#### TEXT SEGMENT:
Game Developer, Staff

June 15, 2020

10 Min Read

Presented by Heroic Labs

Written by Alim Jaffer the VP of Product at Heroic Labs, the creators of the popular open-source game server Nakama which powers multiple games in the Top 50 on mobile.

Every year gaming becomes increasingly connected, both socially and from a technical point of view. The underlying infrastructure and tools behind games grow ever more complex and indispensable to studios. The question you need to ask today is: who owns these toolchains and technology?

Not only is building for scale and managing it incredibly time consuming from a manpower perspective, the sheer cost of the underlying infrastructure can exceed all expectations if not optimized for scale. Game margins can be made or broken off this fact alone, particularly in the F2P space where monetisation is not guaranteed and player engagement may be through the roof compared to premium titles.

This is a bit of a chicken and egg scenario; studios require high performing infrastructure with complex social mechanics to attract a player base, but you also need that player base to keep the lights on and justify the investment within the technology itself. Games are made or broken within the first 1-2 weeks of launch, which is why Day 1 and Day 7 retention rates are so crucial in determining a titles future success; you simply cannot afford to have your infrastructure fail at these crucial moments.

Increased Expectations

Players now expect social interaction and features such as friends, clans/groups, tournaments, dynamic leaderboards, in-game chat, etc. as the baseline for modern gaming and are crucial to ensuring a retention rate that enables you to grow your community. These features used to be part of an elite set of titles and have now become part of the mainstream, practically mandatory for any modern title to compete in the growing market. Games have become their own variants of social networks, and players tend to be loyal to them.

Within our industry, I find one of the most interesting keywords is that of ‘communities’. This does not only apply to the tightly knit communities we help build within games, but the communities that surround the games themselves and tools within the industry. Electronic Arts recently announced that they would release the source code for Command and Conquer: Red Alert to enable the still dedicated community to easily mod and breathe new life into the game in conjunction with their upcoming remastered versions of it. Open-source game engines such as Godot have had over 1,000 individual contributors leave their mark, lending their time and energy to a tool that benefits everyone equally.

A Shift in the Industry

With more platforms embracing cross platform play - Fortnite being the first AAA title in which all of the major platforms got on board with - the arms race is on for services and social networks. From Steamworks to the recently announced Epic Online Services, Xbox Live, PSN, Discord, and a plethora of other offerings aimed at both consumers and developers - the battle is on to own as many players as possible.

Standardizing across a singular infrastructure enables you to have your own ecosystem and allow for cross-platform play across the increasingly fragmented space of these platforms and walled gardens. You can leverage not only the first-party social features from these stores and platforms, but build your own ‘meta’ ecosystem on top to enable cross-platform play across all stores as well as all your titles to provide ownership of your player base.

This is the future of gaming for players and communities; while they may not care which store they buy their favorite games from, they do very much care about staying connected with their friends. This is one of many reasons why players have been driven en masse to apps such as Discord; they have their community regardless of the walled gardens at play to stay connected.

#### EXERCISE REQUIREMENTS:
1 - Decide whether each statement agrees with the article on game infrastructure, answering yes or no and quoting the words that settle it: (a) Godot has had more than 1,000 individual contributors. (b) Games are made or broken within the first month of launch. (c) Fortnite was the first AAA title that all of the major platforms got on board with for cross platform play.
2 - According to the article on game infrastructure, what job does Alim Jaffer hold at Heroic Labs?
3 - Carry on writing the article on game infrastructure, starting after its last sentence.
The rows that come next have nothing to do with the article on game infrastructure.

#### EXTRACTED MATERIAL:

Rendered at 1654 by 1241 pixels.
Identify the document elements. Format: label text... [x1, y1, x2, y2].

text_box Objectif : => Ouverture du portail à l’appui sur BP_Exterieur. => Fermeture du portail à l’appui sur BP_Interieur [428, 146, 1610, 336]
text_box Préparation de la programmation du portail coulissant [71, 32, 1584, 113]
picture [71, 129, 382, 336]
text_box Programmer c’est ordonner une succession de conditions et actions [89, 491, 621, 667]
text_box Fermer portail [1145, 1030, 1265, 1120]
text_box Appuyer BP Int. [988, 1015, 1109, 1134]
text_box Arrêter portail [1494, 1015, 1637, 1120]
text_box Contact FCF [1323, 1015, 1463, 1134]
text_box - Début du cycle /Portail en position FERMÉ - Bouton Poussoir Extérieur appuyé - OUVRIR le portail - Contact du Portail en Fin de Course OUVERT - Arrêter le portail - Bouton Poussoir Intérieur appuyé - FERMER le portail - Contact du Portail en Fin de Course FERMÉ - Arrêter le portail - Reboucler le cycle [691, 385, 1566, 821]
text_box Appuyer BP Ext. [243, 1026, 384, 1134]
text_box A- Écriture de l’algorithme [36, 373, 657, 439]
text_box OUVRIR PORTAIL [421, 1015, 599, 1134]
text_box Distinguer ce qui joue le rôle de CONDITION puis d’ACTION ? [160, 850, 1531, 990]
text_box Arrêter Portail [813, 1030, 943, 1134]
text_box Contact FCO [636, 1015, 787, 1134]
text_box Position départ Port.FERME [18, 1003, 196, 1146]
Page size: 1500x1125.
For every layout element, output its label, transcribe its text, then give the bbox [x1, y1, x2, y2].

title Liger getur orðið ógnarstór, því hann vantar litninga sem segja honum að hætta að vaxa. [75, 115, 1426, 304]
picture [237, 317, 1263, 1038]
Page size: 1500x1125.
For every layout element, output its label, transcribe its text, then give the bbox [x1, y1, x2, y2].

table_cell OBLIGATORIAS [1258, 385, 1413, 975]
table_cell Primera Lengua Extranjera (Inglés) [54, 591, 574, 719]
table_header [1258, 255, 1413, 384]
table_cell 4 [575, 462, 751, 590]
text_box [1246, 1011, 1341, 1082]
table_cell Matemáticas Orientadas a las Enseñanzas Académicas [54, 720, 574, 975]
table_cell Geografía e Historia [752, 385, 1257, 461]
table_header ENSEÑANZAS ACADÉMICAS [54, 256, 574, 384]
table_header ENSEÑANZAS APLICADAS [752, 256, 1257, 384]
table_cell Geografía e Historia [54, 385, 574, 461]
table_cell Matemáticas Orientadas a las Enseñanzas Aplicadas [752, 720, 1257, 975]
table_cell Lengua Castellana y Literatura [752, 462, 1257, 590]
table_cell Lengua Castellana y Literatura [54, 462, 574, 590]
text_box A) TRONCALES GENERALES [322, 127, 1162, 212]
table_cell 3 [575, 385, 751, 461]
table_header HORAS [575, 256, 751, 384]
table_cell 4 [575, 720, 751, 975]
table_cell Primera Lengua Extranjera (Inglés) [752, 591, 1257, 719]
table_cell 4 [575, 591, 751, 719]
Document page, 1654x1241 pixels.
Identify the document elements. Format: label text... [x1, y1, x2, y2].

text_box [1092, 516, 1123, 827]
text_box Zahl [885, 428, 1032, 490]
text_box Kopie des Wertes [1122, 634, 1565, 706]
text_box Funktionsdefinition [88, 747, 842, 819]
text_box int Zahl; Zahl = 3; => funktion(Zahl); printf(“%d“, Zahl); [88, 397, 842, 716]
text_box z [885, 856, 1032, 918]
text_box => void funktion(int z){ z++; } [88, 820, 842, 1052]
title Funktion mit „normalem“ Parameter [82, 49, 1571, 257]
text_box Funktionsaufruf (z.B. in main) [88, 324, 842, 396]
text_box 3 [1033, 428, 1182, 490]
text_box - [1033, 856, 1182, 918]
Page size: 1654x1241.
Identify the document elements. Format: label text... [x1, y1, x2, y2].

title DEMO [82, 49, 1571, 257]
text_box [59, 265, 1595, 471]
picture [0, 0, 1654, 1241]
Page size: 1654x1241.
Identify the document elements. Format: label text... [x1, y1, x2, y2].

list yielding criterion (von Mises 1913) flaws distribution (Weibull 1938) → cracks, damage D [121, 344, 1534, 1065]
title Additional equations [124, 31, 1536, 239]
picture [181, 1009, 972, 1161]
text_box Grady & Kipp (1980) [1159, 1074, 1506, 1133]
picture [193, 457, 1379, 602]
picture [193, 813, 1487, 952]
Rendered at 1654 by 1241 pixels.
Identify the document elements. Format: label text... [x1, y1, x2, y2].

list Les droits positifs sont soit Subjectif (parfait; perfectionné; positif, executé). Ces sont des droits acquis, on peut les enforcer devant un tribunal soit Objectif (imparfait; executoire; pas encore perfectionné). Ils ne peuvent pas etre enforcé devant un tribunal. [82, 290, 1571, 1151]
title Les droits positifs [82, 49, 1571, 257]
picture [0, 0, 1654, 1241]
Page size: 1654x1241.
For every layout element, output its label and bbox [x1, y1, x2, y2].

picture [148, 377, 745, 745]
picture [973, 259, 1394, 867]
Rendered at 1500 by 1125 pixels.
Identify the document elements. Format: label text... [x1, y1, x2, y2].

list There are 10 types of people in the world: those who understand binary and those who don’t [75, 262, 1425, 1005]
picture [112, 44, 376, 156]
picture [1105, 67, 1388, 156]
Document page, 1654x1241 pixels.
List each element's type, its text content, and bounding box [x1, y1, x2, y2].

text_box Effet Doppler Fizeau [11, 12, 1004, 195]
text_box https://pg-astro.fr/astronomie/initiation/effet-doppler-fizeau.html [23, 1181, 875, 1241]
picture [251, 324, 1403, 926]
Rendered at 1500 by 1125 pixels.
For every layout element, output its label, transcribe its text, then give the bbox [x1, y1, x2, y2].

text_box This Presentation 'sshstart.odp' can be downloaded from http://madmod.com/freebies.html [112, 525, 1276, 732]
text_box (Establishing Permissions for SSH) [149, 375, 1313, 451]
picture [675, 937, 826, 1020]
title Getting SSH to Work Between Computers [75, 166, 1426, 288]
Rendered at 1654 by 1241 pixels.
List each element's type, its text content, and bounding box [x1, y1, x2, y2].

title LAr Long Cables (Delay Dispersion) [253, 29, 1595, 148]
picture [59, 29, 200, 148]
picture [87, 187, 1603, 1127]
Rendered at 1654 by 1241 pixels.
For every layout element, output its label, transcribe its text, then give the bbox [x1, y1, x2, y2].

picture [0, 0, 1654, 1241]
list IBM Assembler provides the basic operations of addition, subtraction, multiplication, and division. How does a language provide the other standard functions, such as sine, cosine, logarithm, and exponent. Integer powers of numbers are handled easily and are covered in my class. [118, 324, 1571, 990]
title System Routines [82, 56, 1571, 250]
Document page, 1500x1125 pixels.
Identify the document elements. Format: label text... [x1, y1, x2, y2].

#### FINAL ANSWERS:
1 -
(a) Yes: "Open-source game engines such as Godot have had over 1,000 individual contributors leave their mark"
(b) No: "Games are made or broken within the first 1-2 weeks of launch"
(c) Yes: "Fortnite being the first AAA title in which all of the major platforms got on board with"

2 - He is the VP of Product.

3 -
By building your own distributed friends network within your games, you can allow them to remain agnostic to the platform they buy their game from, but still heavily invested in your games and services as a whole. This is an industry trend we’ve been keeping a very close eye on for years now and have designed our product roadmap around.

 A Velocity Advantage

With dozens of new studios being created monthly, many do not have the resources to compete with the entrenched competition; there are also many existing studios who want to move into new blue oceans quickly, without spending millions on internal development and building entire teams to build technology from scratch.

At Heroic Labs we help studios power titles that experience multi-million DAU (Daily Active Users) with deeply embedded social features and real time gameplay on a daily basis. With the current state of the world and many people spending more time at home, games that used to peak at 50,000 CCU are seeing 100,000 - 200,000+ CCU (Concurrently Connected Users) at peak usage as more people turn to gaming to fulfill their needs for social engagement and entertainment; this data holds true across both F2P titles and premium ones as people return to their favourite games.

Our Approach

We open-sourced our distributed game server Nakama back in January of 2017. Since then it has been downloaded by over 250,000+ developers and studios, launched 100’s of game titles, generated 100’s of millions in revenue for our partner studios, and powered over 250 million user accounts within our Heroic Cloud service.

Nakama is a cloud and platform agnostic game server written in Go that is designed to power all types of game play - from Battle Royales, to Match 3 puzzlers, cross-platform gameplay and so much more. Think of it as an engine that enables you to pick and choose which API’s you want to implement, as well as add your own via an embedded scripting engine written in both Go and Lua.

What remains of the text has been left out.